Когда вглядываешься пристальнее в историю нашего театра, то наталкиваешься на замечательное явление: полный неуспех той или другой постановки нисколько не вредил общему впечатлению большого художественного предприятия. И рядом с этим другое, не менее удивительное наблюдение: как только мы все внимание обращали на то, чтобы делать как можно меньше ошибок, так сезон становился наиболее {296}
бесцветным. Когда я вспоминаю первые три сезона, составившие первый период нашей деятельности, то не могу отделаться от впечатления, что наибольший творческий подъем театра выразился в третьем сезоне. А между тем в нем было поставлено всего четыре пьесы, из которых две — «Снегурочка» и «Мертвые» — признаются не имевшими никакого успеха, а одна — «Три сестры» — дана была накануне масленицы. И мне кажется, что когда зритель, обладающий истинно художественным чутьем, будет вспоминать художественные заслуги нашего театра, то в этих воспоминаниях займут место не только «Штокман», «Федор», «Дядя Ваня», «Три сестры» и «Чайка», но и «Снегурочка» и даже «Мертвые». Это произойдет потому, что и в этих не имевших успеха постановках был разлит талант, автора ли, режиссера ли, художника ли, исполнителей ли, — но и в них было проявлено нечто трудно уловимое, что принадлежит возвышенной мысли и таланту и что не может изгладиться из памяти. Я готов поручиться, что и большинство [из] нас до сих пор вспоминает отдельные частности, например, «Снегурочки» с тем задушевным, теплым чувством, которое принадлежит только воспоминаниям об истинно прекрасном. И наоборот, не кажется ли вам, что второй сезон, в котором ни одну пьесу не постигла участь «Снегурочки» и «Мертвых» («Грозный», «Геншель», «Дядя Ваня», «Одинокие»), носил на себе следы меньшего подъема творческой деятельности театра?Из этого я делаю вывод, что когда вдумываешься в прошедшее для того, чтобы извлечь из него опыт, то путь театра определяется не успехом и сборами, а нашим собственным самочувствием, нашим художественным сознанием, нашей самокритикой. И мы найдем этот путь везде, потому что до последних дней мы ничего не детали зря, потому что ко всему мы прикладывали все наши силы. Мы найдем наш путь в одинаковой степени и в имевшем успех «Дяде Ване», и в непринятой публикою «Снегурочке», и в «Штокмане», и в «Шейлоке», и в «Трех сестрах», и в «Мертвых». Только там, где было больше «художественной стройности» и исполнение было особенно талантливо, там мы выходили полными победителями («Три сестры», «Штокман», «Дядя Ваня», «Федор»), {297}
там, где художественная стройность еще поддерживалась, а исполнение качалось, — успех был менее прочен («Чайка», «Одинокие», «Грозный»), наконец, где в форме допускались вещи непозволительные для художественного целого, там нас бил полный неуспех. Но и в этих постановках всегда трепетало известное художественное «искание». Работать спокойно, на верный успех, малодушно изъять из памяти все, что сопровождалось неудачей, — значит отказаться от «исканий», а это равносильно медленной смерти.Точно ли наш второй период проникнут сознанием такого вывода?
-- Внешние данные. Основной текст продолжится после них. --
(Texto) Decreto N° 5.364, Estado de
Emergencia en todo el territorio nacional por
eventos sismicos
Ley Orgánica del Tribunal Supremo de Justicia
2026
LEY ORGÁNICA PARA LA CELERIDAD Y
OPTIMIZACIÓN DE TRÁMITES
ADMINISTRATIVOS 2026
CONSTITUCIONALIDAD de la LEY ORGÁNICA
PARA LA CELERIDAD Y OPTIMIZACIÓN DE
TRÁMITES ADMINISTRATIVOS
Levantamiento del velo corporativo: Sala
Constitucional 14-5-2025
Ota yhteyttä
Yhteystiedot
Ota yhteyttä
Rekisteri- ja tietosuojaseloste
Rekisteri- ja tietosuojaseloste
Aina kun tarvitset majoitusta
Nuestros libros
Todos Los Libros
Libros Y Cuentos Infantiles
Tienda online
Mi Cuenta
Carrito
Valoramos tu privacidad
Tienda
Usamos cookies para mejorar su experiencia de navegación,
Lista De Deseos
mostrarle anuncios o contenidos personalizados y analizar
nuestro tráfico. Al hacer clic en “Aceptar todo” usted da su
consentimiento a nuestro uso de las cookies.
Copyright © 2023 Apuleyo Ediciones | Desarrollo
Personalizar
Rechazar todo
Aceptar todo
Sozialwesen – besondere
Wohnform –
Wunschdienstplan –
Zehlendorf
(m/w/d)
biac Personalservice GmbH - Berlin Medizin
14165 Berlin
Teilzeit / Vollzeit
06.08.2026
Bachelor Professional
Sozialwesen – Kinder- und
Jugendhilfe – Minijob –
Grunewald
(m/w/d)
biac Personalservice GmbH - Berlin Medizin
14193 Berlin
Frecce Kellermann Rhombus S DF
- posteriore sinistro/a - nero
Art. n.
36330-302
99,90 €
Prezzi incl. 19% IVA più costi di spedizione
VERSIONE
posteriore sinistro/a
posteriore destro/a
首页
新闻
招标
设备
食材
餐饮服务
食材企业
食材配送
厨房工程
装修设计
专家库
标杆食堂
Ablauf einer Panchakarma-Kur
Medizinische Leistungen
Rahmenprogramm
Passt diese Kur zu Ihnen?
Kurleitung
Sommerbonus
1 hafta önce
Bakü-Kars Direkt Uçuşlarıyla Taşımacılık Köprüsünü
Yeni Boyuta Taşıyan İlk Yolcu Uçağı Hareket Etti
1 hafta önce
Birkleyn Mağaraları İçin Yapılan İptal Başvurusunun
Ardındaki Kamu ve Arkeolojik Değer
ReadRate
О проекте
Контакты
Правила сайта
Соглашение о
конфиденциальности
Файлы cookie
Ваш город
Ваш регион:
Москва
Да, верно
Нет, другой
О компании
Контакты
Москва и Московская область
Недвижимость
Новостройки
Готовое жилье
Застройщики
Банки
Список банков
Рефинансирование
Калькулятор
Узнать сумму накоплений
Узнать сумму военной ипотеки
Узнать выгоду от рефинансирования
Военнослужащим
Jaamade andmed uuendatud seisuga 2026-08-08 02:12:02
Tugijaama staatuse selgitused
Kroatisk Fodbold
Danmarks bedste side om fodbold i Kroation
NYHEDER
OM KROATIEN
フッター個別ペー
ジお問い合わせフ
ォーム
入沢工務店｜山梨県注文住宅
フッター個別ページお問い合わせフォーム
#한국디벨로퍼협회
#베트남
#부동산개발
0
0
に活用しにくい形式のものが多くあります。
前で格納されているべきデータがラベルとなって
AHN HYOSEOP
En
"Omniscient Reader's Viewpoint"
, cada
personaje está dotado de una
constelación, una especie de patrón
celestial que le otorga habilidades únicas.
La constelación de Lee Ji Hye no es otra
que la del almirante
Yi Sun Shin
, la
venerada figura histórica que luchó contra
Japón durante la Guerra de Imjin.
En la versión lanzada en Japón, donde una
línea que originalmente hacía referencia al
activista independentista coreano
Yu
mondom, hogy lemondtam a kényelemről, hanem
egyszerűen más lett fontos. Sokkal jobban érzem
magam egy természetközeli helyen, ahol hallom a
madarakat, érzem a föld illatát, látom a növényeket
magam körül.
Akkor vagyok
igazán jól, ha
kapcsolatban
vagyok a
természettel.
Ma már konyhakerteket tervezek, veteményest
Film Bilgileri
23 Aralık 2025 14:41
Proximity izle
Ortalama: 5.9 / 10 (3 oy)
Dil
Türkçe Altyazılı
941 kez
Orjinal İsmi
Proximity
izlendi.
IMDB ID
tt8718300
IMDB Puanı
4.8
Для чего существует театр вообще?
На этот вопрос не все дадут одинаковый ответ. В Малом театре на этот вопрос ответили бы — по крайней мере несколько лет назад — театр существует для того, чтобы талантливые артисты развертывали в нем свои божьи дары. Становясь на эту точку зрения, надо ставить такие пьесы, в которых с наибольшей силой проявится дарование того или другого артиста или целого ансамбля. Этот путь неминуемо приведет или к спектаклям гастрольного характера, или к понижению репертуара, или к тому, что публика теряет доверие к постановкам, в которых не участвуют любимые артисты, а стало быть, опять-таки к понижению репертуара.
В нашем театре благодаря выдающемуся таланту главного режиссера и общему подъему режиссерского значения могут ответить: театр существует для того, чтобы режиссер проявлял свой дар. Как бы ни было важно значение режиссера, такой путь умаляет дело театра, так как сводит его к деятельности одного, двух, много — трех лиц, делает из театра мастерскую одного, двух, трех художников.